The thinking is, Notre Dame won’t be able to maintain its football independence and give away financial advantages to the behemoths in the newly expanded Big Ten (soon featuring UCLA and USC) and SEC (soon featuring Oklahoma and Texas).

Additionally, according to conventional wisdom and our own eyes, if either the SEC or Big Ten lands Notre Dame, the two “super” conferences would likely continue collecting additional shiny satellites (Clemson, Oregon, Oklahoma State, etc.) as the Big Bang eventually leaves us with a two-conference “league” while the rest are left to play for berths in the Famous Idaho Potato Bowl.

Assuming you think we need to be saved from that, “they” are saying we’re only saved if Notre Dame lands in the ACC, thereby saving that conference by keeping its better brands home. Second best option, for the romantics especially, is for the Irish to remain independent, but to do that, they’d have to give up lots and lots (and lots) of additional network money in the future.

"If you’re a fan of any ACC, Big 12, Pac-10 or Group of 5 program, the time has arrived to do the unthinkable: cheer, cheer for old Notre Dame," writes Alex Hickey at SaturdayTradition.com.

The arrival of the transfer portal and the NIL opportunities brought free agency to college football. The vast majority of onlookers — especially in the media — applauded both of those new toys. The antiquated romance of the ol’ college game, they’d tell you, went to the grave with Keith Jackson.

Others awaited the unintended consequences of totally remaking the infrastructure without first attaching guardrails. Didn’t take long, did it?

Suddenly piling so much independence and financial opportunities onto the laps of 18-to-20-somethings (and their interested friends and family) might’ve been the right thing to do in the abstract, but the current details and issues are a bird-nested fishing reel.

The major universities and now the most major of the conferences have joined the dismantling of old ways.
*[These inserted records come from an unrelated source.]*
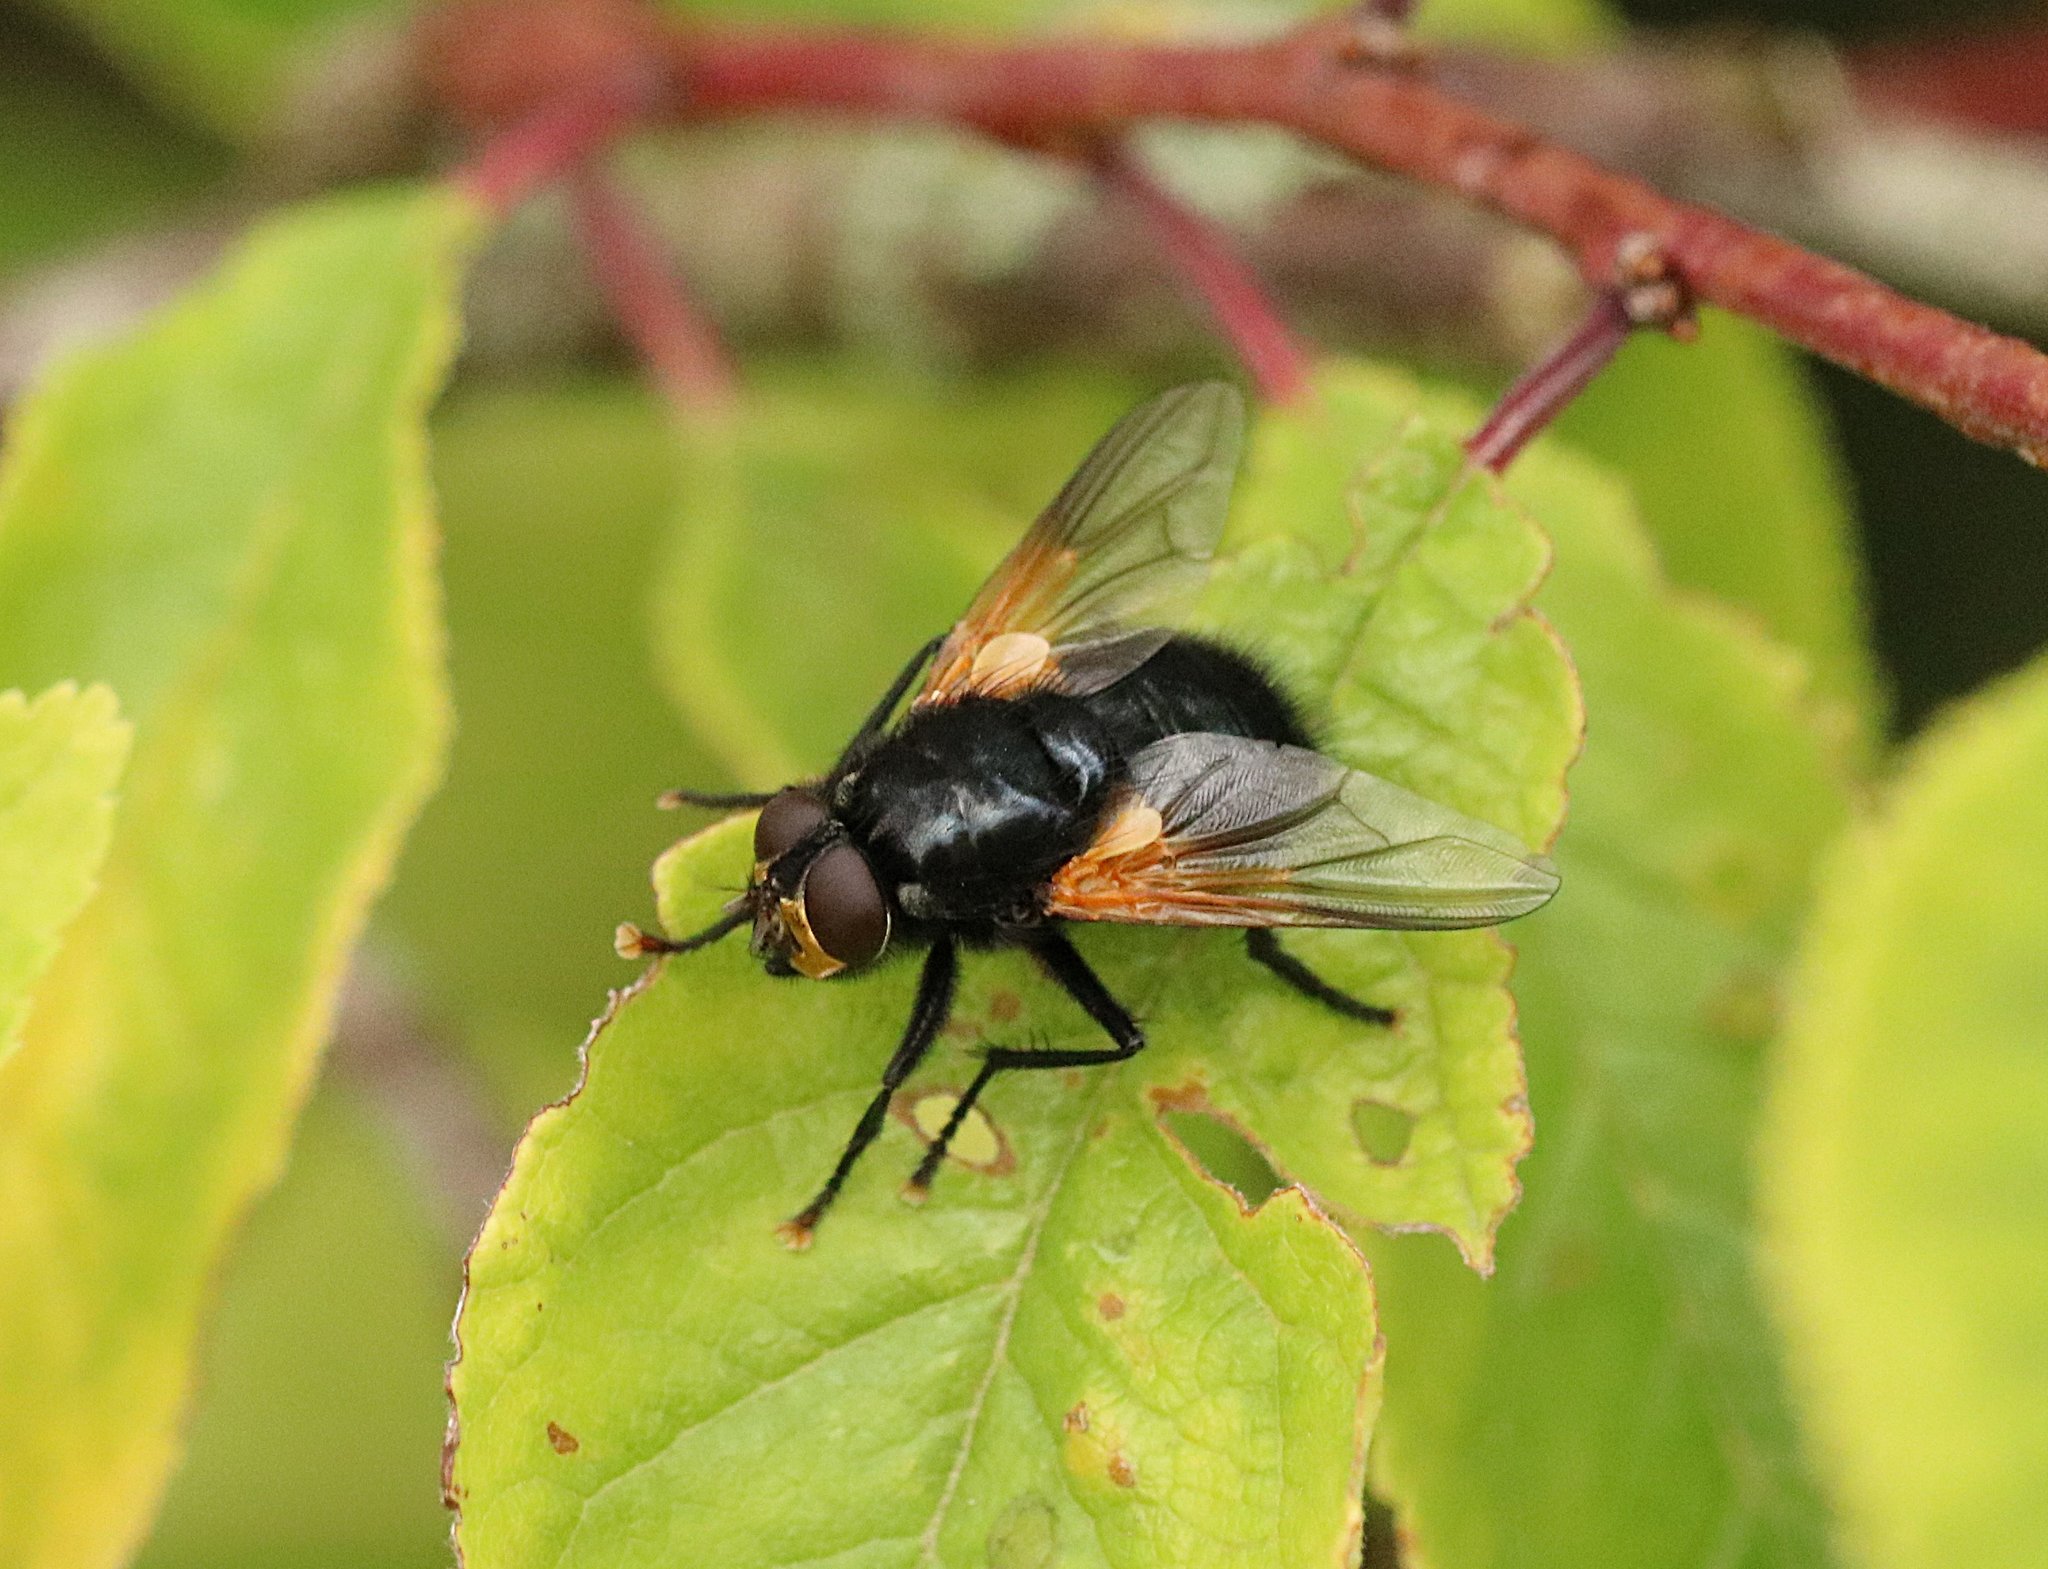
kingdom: Animalia
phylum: Arthropoda
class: Insecta
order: Diptera
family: Muscidae
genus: Mesembrina
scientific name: Mesembrina meridiana
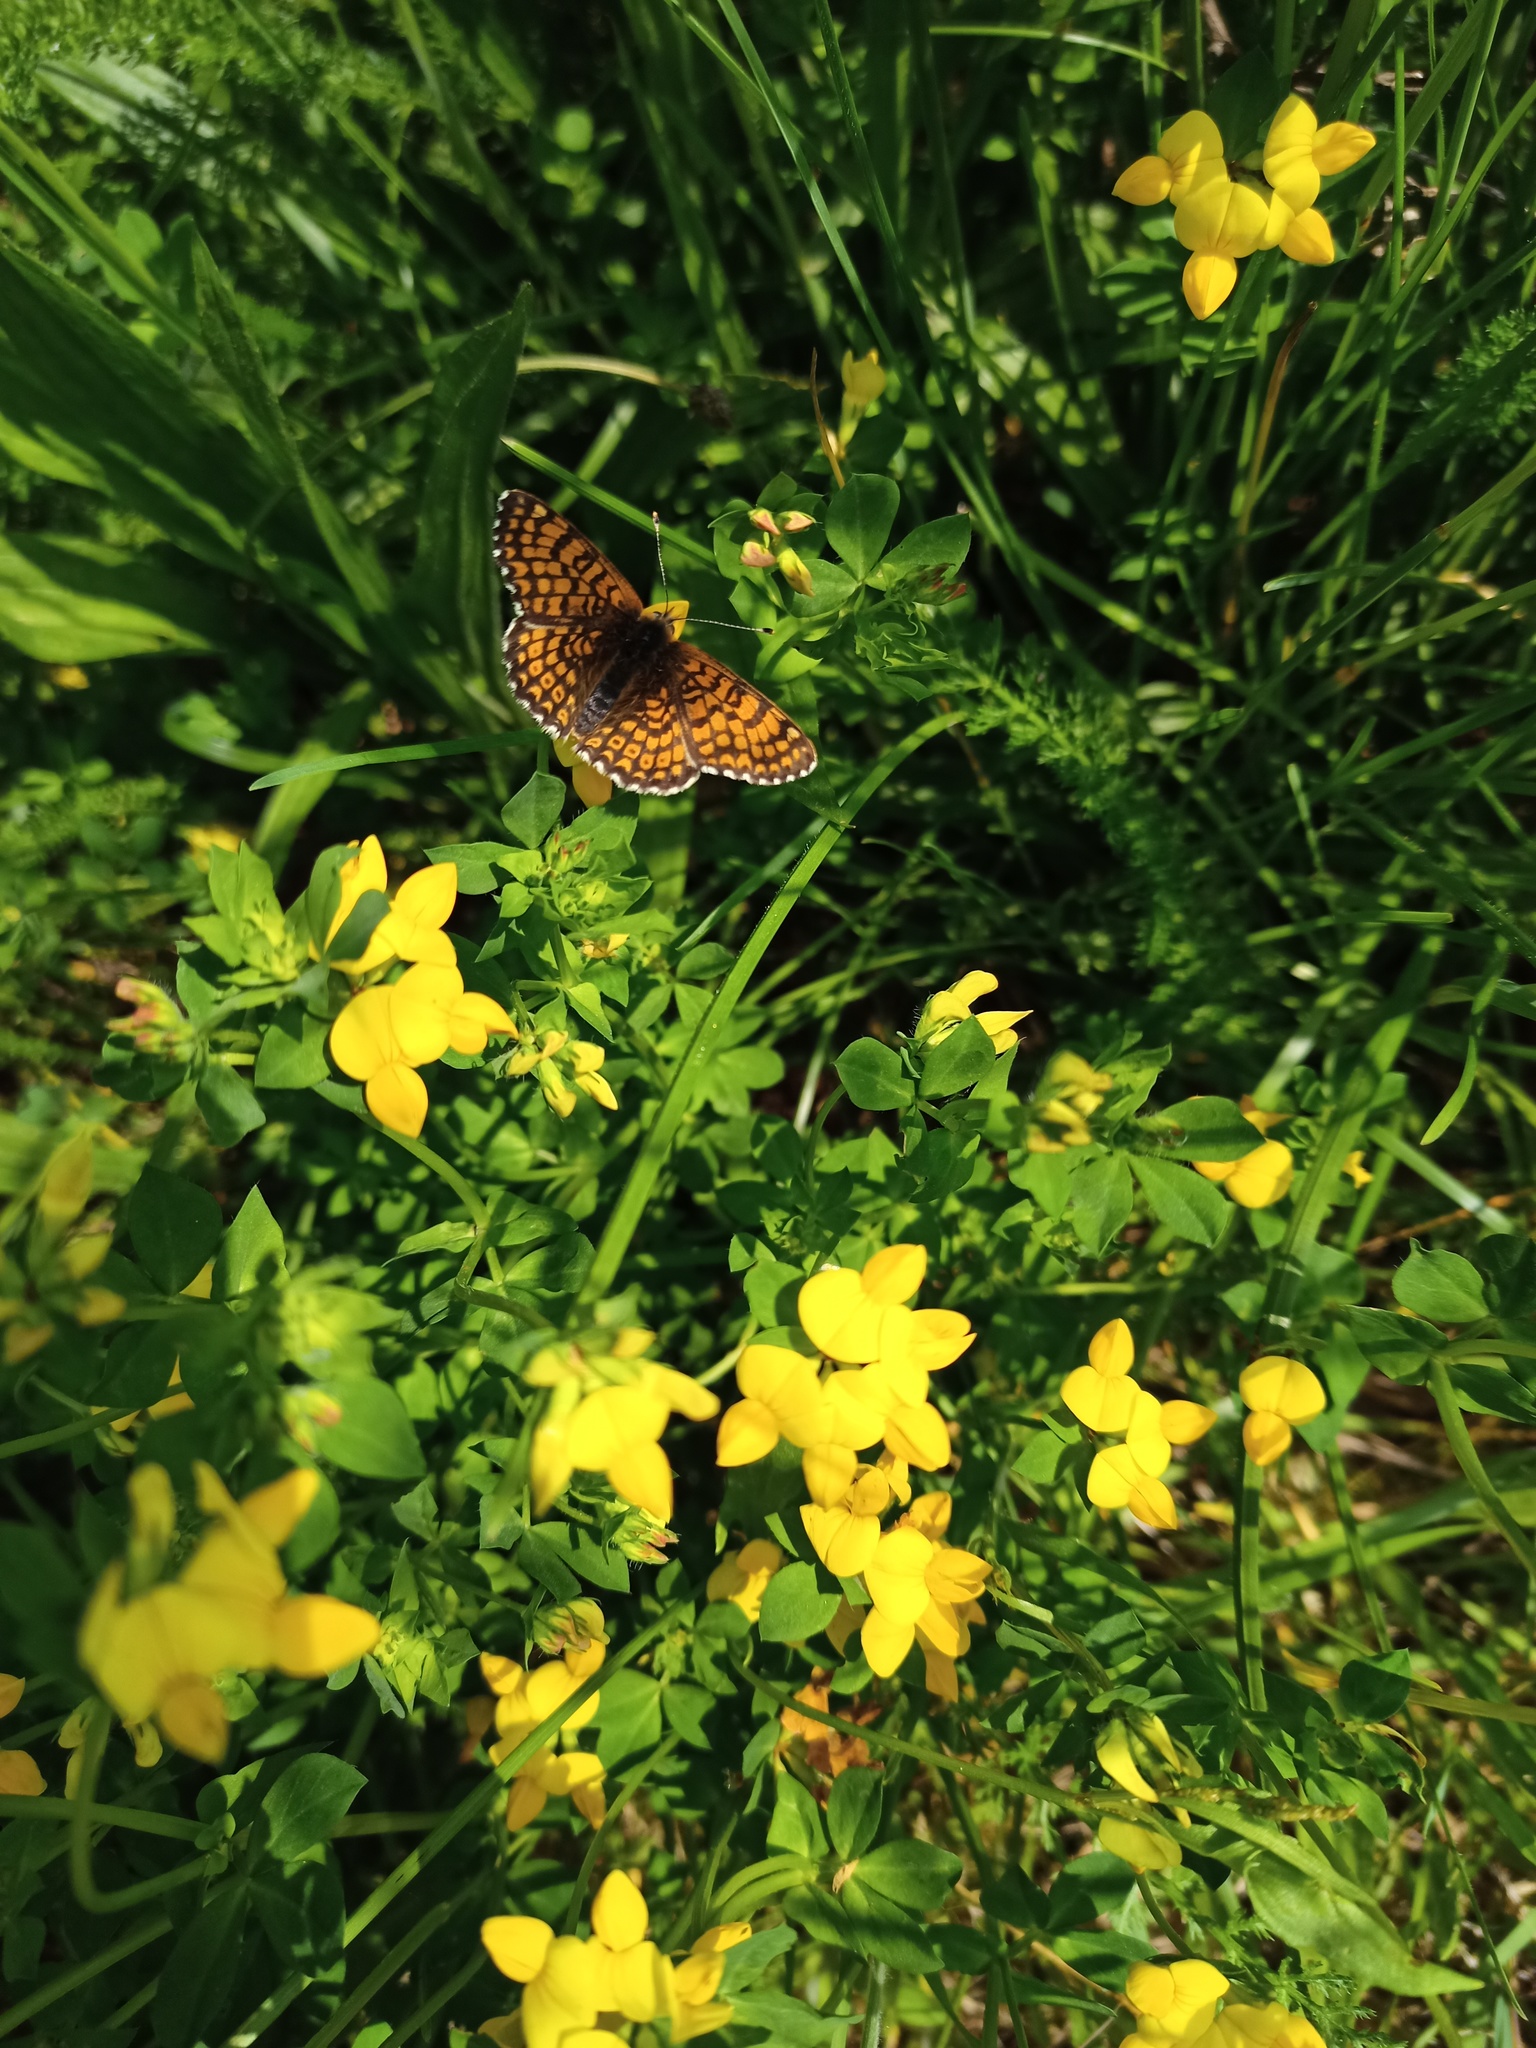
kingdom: Plantae
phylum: Tracheophyta
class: Magnoliopsida
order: Fabales
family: Fabaceae
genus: Lotus
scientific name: Lotus corniculatus
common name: Common bird's-foot-trefoil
In a hold-my-beer moment, they've seemingly decided to show us how much landscape you can alter when you’re dealing in billions and not mere millions.

Twenty-some years ago, when NASCAR landed its first wall-to-wall network TV deal, the growing tide of income quickly became a gusher for all the important players. I asked a longtime team owner if he ever feared a Jed Clampett outcome — that the newfound influx could, over time, do more harm than good.

“I’ve had the problem of not having enough money,” Richard Childress told me through a knowing smile. “I’d rather have this problem.”

But boy oh boy, sometimes you wonder.